■ Records for processing:
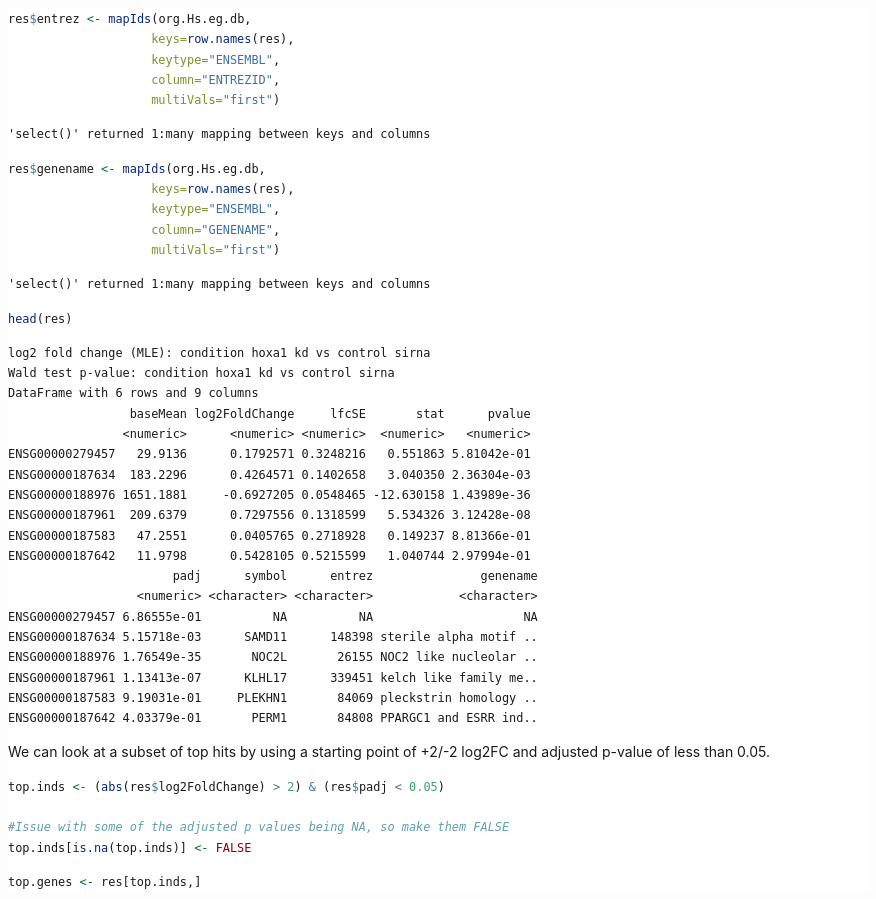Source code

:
 ``` r
res$entrez <- mapIds(org.Hs.eg.db,
                    keys=row.names(res),
                    keytype="ENSEMBL",
                    column="ENTREZID",
                    multiVals="first")
```

    'select()' returned 1:many mapping between keys and columns

``` r
res$genename <- mapIds(org.Hs.eg.db,
                    keys=row.names(res),
                    keytype="ENSEMBL",
                    column="GENENAME",
                    multiVals="first")
```

    'select()' returned 1:many mapping between keys and columns

``` r
head(res)
```

    log2 fold change (MLE): condition hoxa1 kd vs control sirna 
    Wald test p-value: condition hoxa1 kd vs control sirna 
    DataFrame with 6 rows and 9 columns
                     baseMean log2FoldChange     lfcSE       stat      pvalue
                    <numeric>      <numeric> <numeric>  <numeric>   <numeric>
    ENSG00000279457   29.9136      0.1792571 0.3248216   0.551863 5.81042e-01
    ENSG00000187634  183.2296      0.4264571 0.1402658   3.040350 2.36304e-03
    ENSG00000188976 1651.1881     -0.6927205 0.0548465 -12.630158 1.43989e-36
    ENSG00000187961  209.6379      0.7297556 0.1318599   5.534326 3.12428e-08
    ENSG00000187583   47.2551      0.0405765 0.2718928   0.149237 8.81366e-01
    ENSG00000187642   11.9798      0.5428105 0.5215599   1.040744 2.97994e-01
                           padj      symbol      entrez               genename
                      <numeric> <character> <character>            <character>
    ENSG00000279457 6.86555e-01          NA          NA                     NA
    ENSG00000187634 5.15718e-03      SAMD11      148398 sterile alpha motif ..
    ENSG00000188976 1.76549e-35       NOC2L       26155 NOC2 like nucleolar ..
    ENSG00000187961 1.13413e-07      KLHL17      339451 kelch like family me..
    ENSG00000187583 9.19031e-01     PLEKHN1       84069 pleckstrin homology ..
    ENSG00000187642 4.03379e-01       PERM1       84808 PPARGC1 and ESRR ind..

We can look at a subset of top hits by using a starting point of +2/-2
log2FC and adjusted p-value of less than 0.05.

``` r
top.inds <- (abs(res$log2FoldChange) > 2) & (res$padj < 0.05)

#Issue with some of the adjusted p values being NA, so make them FALSE
top.inds[is.na(top.inds)] <- FALSE
```

``` r
top.genes <- res[top.inds,]
```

■ Requirement: All of the entries above are to be transcribed word for word, with no pictures included.

■ Task answer:
Source code

:
 ``` r
res$entrez <- mapIds(org.Hs.eg.db,
                    keys=row.names(res),
                    keytype="ENSEMBL",
                    column="ENTREZID",
                    multiVals="first")
```

    'select()' returned 1:many mapping between keys and columns

``` r
res$genename <- mapIds(org.Hs.eg.db,
                    keys=row.names(res),
                    keytype="ENSEMBL",
                    column="GENENAME",
                    multiVals="first")
```

    'select()' returned 1:many mapping between keys and columns

``` r
head(res)
```

    log2 fold change (MLE): condition hoxa1 kd vs control sirna 
    Wald test p-value: condition hoxa1 kd vs control sirna 
    DataFrame with 6 rows and 9 columns
                     baseMean log2FoldChange     lfcSE       stat      pvalue
                    <numeric>      <numeric> <numeric>  <numeric>   <numeric>
    ENSG00000279457   29.9136      0.1792571 0.3248216   0.551863 5.81042e-01
    ENSG00000187634  183.2296      0.4264571 0.1402658   3.040350 2.36304e-03
    ENSG00000188976 1651.1881     -0.6927205 0.0548465 -12.630158 1.43989e-36
    ENSG00000187961  209.6379      0.7297556 0.1318599   5.534326 3.12428e-08
    ENSG00000187583   47.2551      0.0405765 0.2718928   0.149237 8.81366e-01
    ENSG00000187642   11.9798      0.5428105 0.5215599   1.040744 2.97994e-01
                           padj      symbol      entrez               genename
                      <numeric> <character> <character>            <character>
    ENSG00000279457 6.86555e-01          NA          NA                     NA
    ENSG00000187634 5.15718e-03      SAMD11      148398 sterile alpha motif ..
    ENSG00000188976 1.76549e-35       NOC2L       26155 NOC2 like nucleolar ..
    ENSG00000187961 1.13413e-07      KLHL17      339451 kelch like family me..
    ENSG00000187583 9.19031e-01     PLEKHN1       84069 pleckstrin homology ..
    ENSG00000187642 4.03379e-01       PERM1       84808 PPARGC1 and ESRR ind..

We can look at a subset of top hits by using a starting point of +2/-2
log2FC and adjusted p-value of less than 0.05.

``` r
top.inds <- (abs(res$log2FoldChange) > 2) & (res$padj < 0.05)

#Issue with some of the adjusted p values being NA, so make them FALSE
top.inds[is.na(top.inds)] <- FALSE
```

``` r
top.genes <- res[top.inds,]
```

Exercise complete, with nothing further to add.